§ **Objective**:
Please replace "phylum" with "division" in the lines below and give them again otherwise unchanged, leaving out the pictures.
======== The data ========
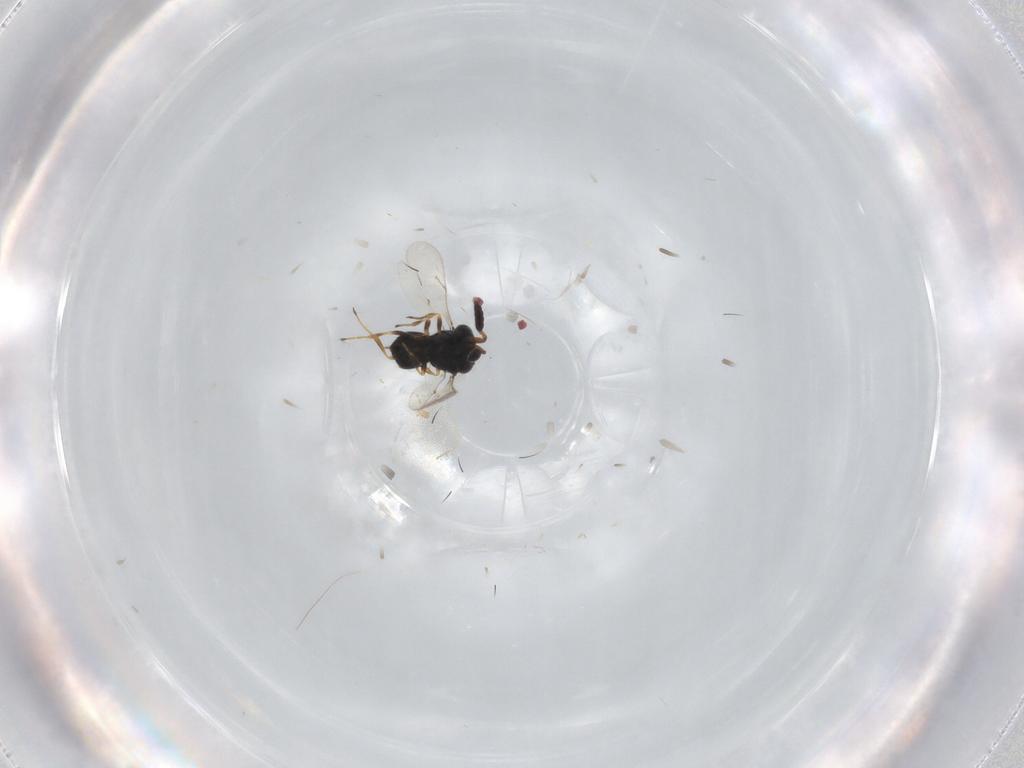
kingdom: Animalia
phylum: Arthropoda
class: Insecta
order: Hymenoptera
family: Scelionidae
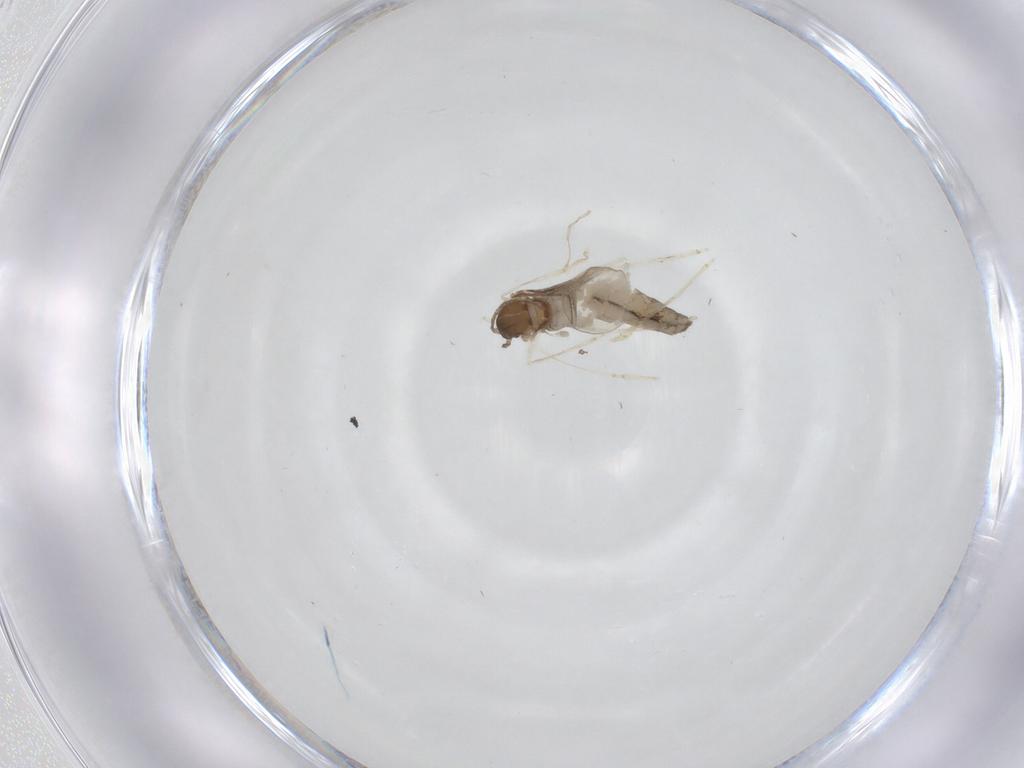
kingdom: Animalia
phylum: Arthropoda
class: Insecta
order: Diptera
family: Cecidomyiidae
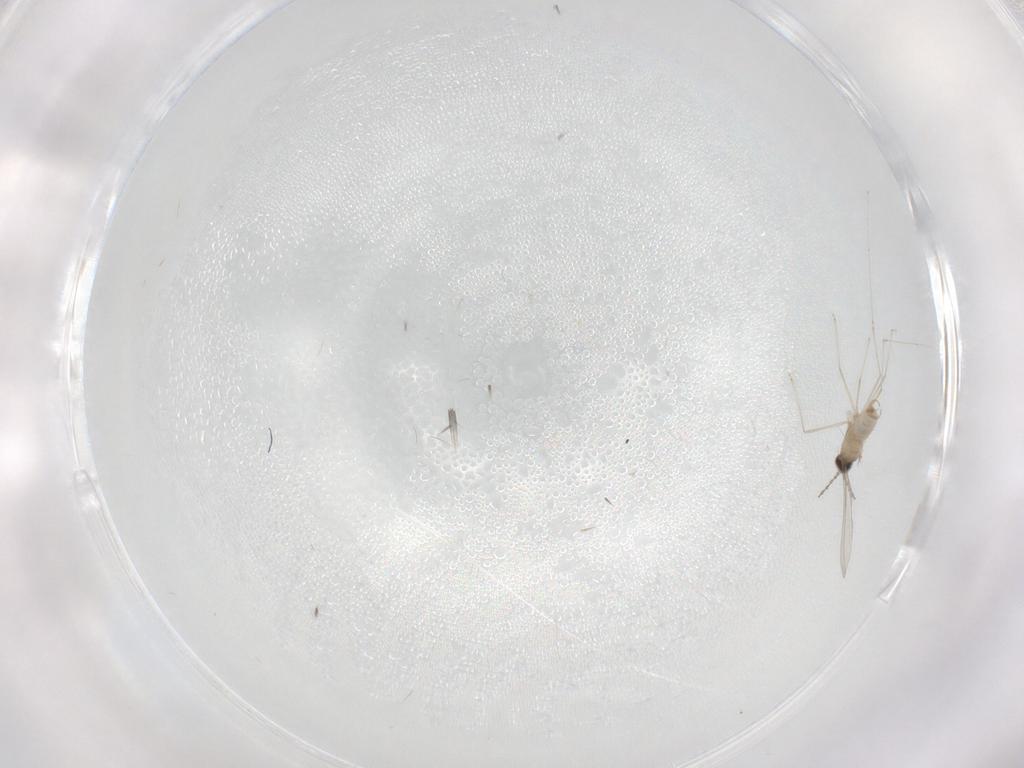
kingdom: Animalia
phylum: Arthropoda
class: Insecta
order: Diptera
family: Cecidomyiidae
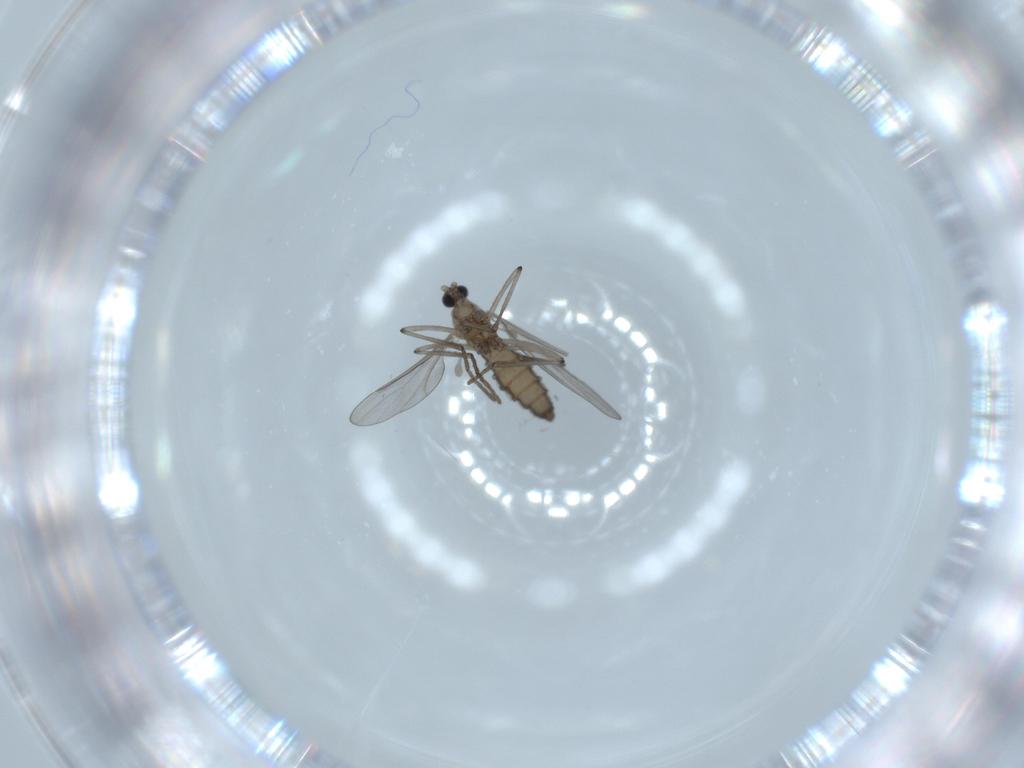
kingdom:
========
§ **Correct output**:
kingdom: Animalia
division: Arthropoda
class: Insecta
order: Hymenoptera
family: Scelionidae
kingdom: Animalia
division: Arthropoda
class: Insecta
order: Diptera
family: Cecidomyiidae
kingdom: Animalia
division: Arthropoda
class: Insecta
order: Diptera
family: Cecidomyiidae
kingdom:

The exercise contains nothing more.